W badaniach mutagenności nie stwierdzono działań związanych z podawanym lekiem na poziomie
genów ani chromosomów.

*W oparciu o masę ciała pacjenta wynoszącą 50 kg.

### 6. DANE FARMACEUTYCZNE

#### 6.1 Wykaz substancji pomocniczych

Rdzeń tabletki:
wapnia węglan,
celuloza mikrokrystaliczna (typ 102),
skrobia żelowana, kukurydziana,
kroskarmeloza sodowa,

wapnia tlenek,
karboksymetyloskrobia sodowa (typ A),
hydroksypropyloceluloza,
Polisorbat 80,
krzemionka koloidalna bezwodna,
magnezu stearynian

Otoczka tabletki:
Opadry II 85F 18422 White:
alkohol poliwinylowy, częściowo hydrolizowany,
tytanu dwutlenek (E171),
makrogol 4000,
talk

#### 6.2 Niezgodności farmaceutyczne

Nie dotyczy.

#### 6.3 Okres ważności

24 miesiące

#### 6.4 Specjalne środki ostrożności podczas przechowywania

Przechowywać w temperaturze poniżej 25°C.
Przechowywać w oryginalnym opakowaniu w celu ochrony przed światłem i wilgocią.

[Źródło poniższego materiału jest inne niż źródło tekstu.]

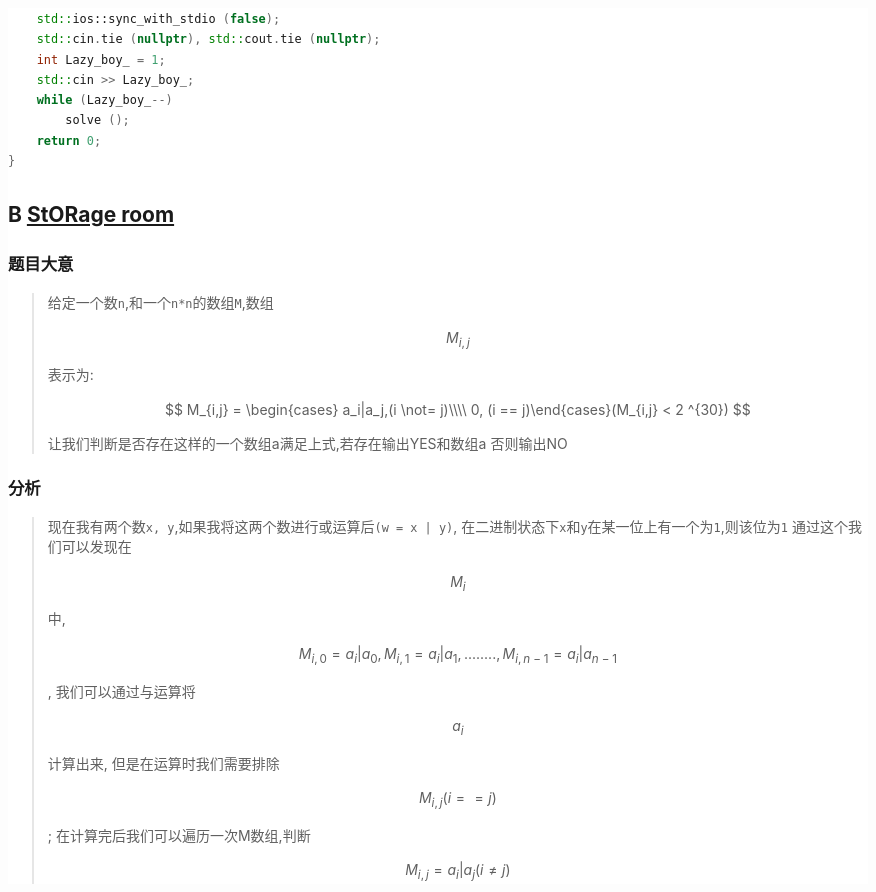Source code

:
 ```cpp
    std::ios::sync_with_stdio (false);
    std::cin.tie (nullptr), std::cout.tie (nullptr);
    int Lazy_boy_ = 1;
    std::cin >> Lazy_boy_;
    while (Lazy_boy_--)
        solve ();
    return 0;
}
```

## B [StORage room](https://codeforces.com/contest/1903/problem/B)

### 题目大意

> 给定一个数`n`,和一个`n*n`的数组`M`,数组
>
> $$
 M_{i,j}
 $$
>
> 表示为:
>
> $$
 M_{i,j} = \begin{cases} a_i|a_j,(i \not= j)\\\\ 0, (i == j)\end{cases}(M_{i,j} < 2 ^{30})
 $$
>
> 让我们判断是否存在这样的一个数组a满足上式,若存在输出YES和数组a
> 否则输出NO

### 分析

> 现在我有两个数`x, y`,如果我将这两个数进行或运算后`(w = x | y)`, 在二进制状态下`x`和`y`在某一位上有一个为`1`,则该位为`1`
> 通过这个我们可以发现在
>
> $$
M_i
 $$
>
> 中,
>
> $$
M_{i,0} = a_i | a_0, M_{i,1} = a_i | a_1, ........, M_{i,n - 1} = a_i | a_{n - 1}
 $$
>
> , 我们可以通过与运算将
>
> $$
 a_i
 $$
>
> 计算出来, 但是在运算时我们需要排除
>
> $$
M_{i,j}(i==j)
 $$
>
> ;
> 在计算完后我们可以遍历一次M数组,判断
>
> $$
 M_{i,j}=a_i|a_j(i \not= j)
$$
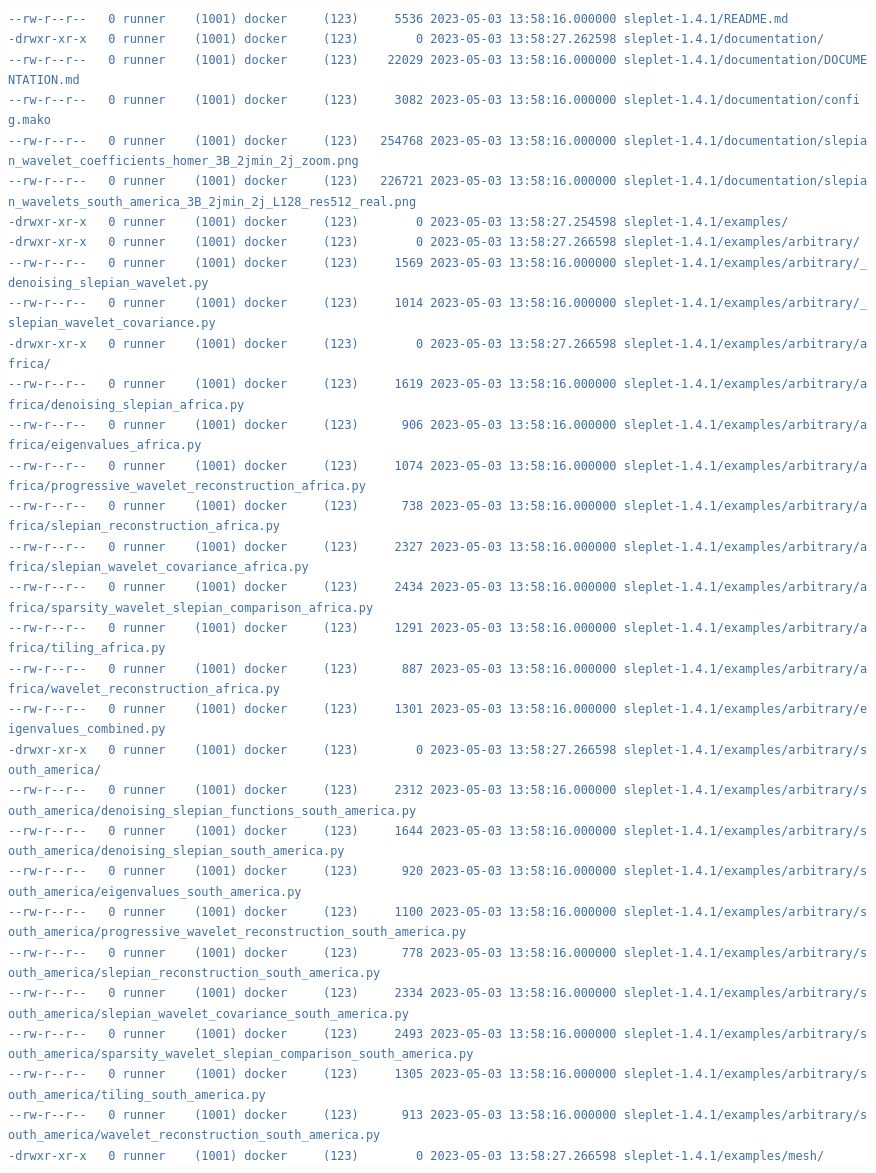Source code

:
 ```diff
--rw-r--r--   0 runner    (1001) docker     (123)     5536 2023-05-03 13:58:16.000000 sleplet-1.4.1/README.md
-drwxr-xr-x   0 runner    (1001) docker     (123)        0 2023-05-03 13:58:27.262598 sleplet-1.4.1/documentation/
--rw-r--r--   0 runner    (1001) docker     (123)    22029 2023-05-03 13:58:16.000000 sleplet-1.4.1/documentation/DOCUMENTATION.md
--rw-r--r--   0 runner    (1001) docker     (123)     3082 2023-05-03 13:58:16.000000 sleplet-1.4.1/documentation/config.mako
--rw-r--r--   0 runner    (1001) docker     (123)   254768 2023-05-03 13:58:16.000000 sleplet-1.4.1/documentation/slepian_wavelet_coefficients_homer_3B_2jmin_2j_zoom.png
--rw-r--r--   0 runner    (1001) docker     (123)   226721 2023-05-03 13:58:16.000000 sleplet-1.4.1/documentation/slepian_wavelets_south_america_3B_2jmin_2j_L128_res512_real.png
-drwxr-xr-x   0 runner    (1001) docker     (123)        0 2023-05-03 13:58:27.254598 sleplet-1.4.1/examples/
-drwxr-xr-x   0 runner    (1001) docker     (123)        0 2023-05-03 13:58:27.266598 sleplet-1.4.1/examples/arbitrary/
--rw-r--r--   0 runner    (1001) docker     (123)     1569 2023-05-03 13:58:16.000000 sleplet-1.4.1/examples/arbitrary/_denoising_slepian_wavelet.py
--rw-r--r--   0 runner    (1001) docker     (123)     1014 2023-05-03 13:58:16.000000 sleplet-1.4.1/examples/arbitrary/_slepian_wavelet_covariance.py
-drwxr-xr-x   0 runner    (1001) docker     (123)        0 2023-05-03 13:58:27.266598 sleplet-1.4.1/examples/arbitrary/africa/
--rw-r--r--   0 runner    (1001) docker     (123)     1619 2023-05-03 13:58:16.000000 sleplet-1.4.1/examples/arbitrary/africa/denoising_slepian_africa.py
--rw-r--r--   0 runner    (1001) docker     (123)      906 2023-05-03 13:58:16.000000 sleplet-1.4.1/examples/arbitrary/africa/eigenvalues_africa.py
--rw-r--r--   0 runner    (1001) docker     (123)     1074 2023-05-03 13:58:16.000000 sleplet-1.4.1/examples/arbitrary/africa/progressive_wavelet_reconstruction_africa.py
--rw-r--r--   0 runner    (1001) docker     (123)      738 2023-05-03 13:58:16.000000 sleplet-1.4.1/examples/arbitrary/africa/slepian_reconstruction_africa.py
--rw-r--r--   0 runner    (1001) docker     (123)     2327 2023-05-03 13:58:16.000000 sleplet-1.4.1/examples/arbitrary/africa/slepian_wavelet_covariance_africa.py
--rw-r--r--   0 runner    (1001) docker     (123)     2434 2023-05-03 13:58:16.000000 sleplet-1.4.1/examples/arbitrary/africa/sparsity_wavelet_slepian_comparison_africa.py
--rw-r--r--   0 runner    (1001) docker     (123)     1291 2023-05-03 13:58:16.000000 sleplet-1.4.1/examples/arbitrary/africa/tiling_africa.py
--rw-r--r--   0 runner    (1001) docker     (123)      887 2023-05-03 13:58:16.000000 sleplet-1.4.1/examples/arbitrary/africa/wavelet_reconstruction_africa.py
--rw-r--r--   0 runner    (1001) docker     (123)     1301 2023-05-03 13:58:16.000000 sleplet-1.4.1/examples/arbitrary/eigenvalues_combined.py
-drwxr-xr-x   0 runner    (1001) docker     (123)        0 2023-05-03 13:58:27.266598 sleplet-1.4.1/examples/arbitrary/south_america/
--rw-r--r--   0 runner    (1001) docker     (123)     2312 2023-05-03 13:58:16.000000 sleplet-1.4.1/examples/arbitrary/south_america/denoising_slepian_functions_south_america.py
--rw-r--r--   0 runner    (1001) docker     (123)     1644 2023-05-03 13:58:16.000000 sleplet-1.4.1/examples/arbitrary/south_america/denoising_slepian_south_america.py
--rw-r--r--   0 runner    (1001) docker     (123)      920 2023-05-03 13:58:16.000000 sleplet-1.4.1/examples/arbitrary/south_america/eigenvalues_south_america.py
--rw-r--r--   0 runner    (1001) docker     (123)     1100 2023-05-03 13:58:16.000000 sleplet-1.4.1/examples/arbitrary/south_america/progressive_wavelet_reconstruction_south_america.py
--rw-r--r--   0 runner    (1001) docker     (123)      778 2023-05-03 13:58:16.000000 sleplet-1.4.1/examples/arbitrary/south_america/slepian_reconstruction_south_america.py
--rw-r--r--   0 runner    (1001) docker     (123)     2334 2023-05-03 13:58:16.000000 sleplet-1.4.1/examples/arbitrary/south_america/slepian_wavelet_covariance_south_america.py
--rw-r--r--   0 runner    (1001) docker     (123)     2493 2023-05-03 13:58:16.000000 sleplet-1.4.1/examples/arbitrary/south_america/sparsity_wavelet_slepian_comparison_south_america.py
--rw-r--r--   0 runner    (1001) docker     (123)     1305 2023-05-03 13:58:16.000000 sleplet-1.4.1/examples/arbitrary/south_america/tiling_south_america.py
--rw-r--r--   0 runner    (1001) docker     (123)      913 2023-05-03 13:58:16.000000 sleplet-1.4.1/examples/arbitrary/south_america/wavelet_reconstruction_south_america.py
-drwxr-xr-x   0 runner    (1001) docker     (123)        0 2023-05-03 13:58:27.266598 sleplet-1.4.1/examples/mesh/
```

#### 6.5 Rodzaj i zawartość opakowania

30 i 90 tabletek powlekanych pakowanych w białe, nieprzezroczyste blistry
PA/Aluminium/PVC//Aluminium oraz w pudełko.

Nie wszystkie wielkości opakowań muszą znajdować się w obrocie.

#### 6.6 Specjalne środki ostrożności dotyczące usuwania

Bez szczególnych wymagań.

### 7. PODMIOT ODPOWIEDZIALNY POSIADAJĄCY POZWOLENIE NA
DOPUSZCZENIE DO OBROTU

Gedeon Richter Plc.
Gyömrői út 19-21
1103 Budapeszt
Węgry

### 8. NUMERY POZWOLEŃ NA DOPUSZCZENIE DO OBROTU

10 mg + 5 mg – 18573
10 mg + 10 mg – 18574
20 mg + 10 mg – 18576

### 9. DATA WYDANIA PIERWSZEGO POZWOLENIA NA DOPUSZCZENIE DO OBROTU
I DATA PRZEDŁUŻENIA POZWOLENIA

Data wydania pierwszego pozwolenia na dopuszczenie do obrotu: 11.08.2011 r.
Data ostatniego przedłużenia pozwolenia: 02.08.2016 r.

### 10. DATA ZATWIERDZENIA LUB CZĘŚCIOWEJ ZMIANY TEKSTU
CHARAKTERYSTYKI PRODUKTU LECZNICZEGO

##### 18.01.2025 r.

---

> Informacje mają charakter edukacyjny i nie zastępują konsultacji z lekarzem lub farmaceutą.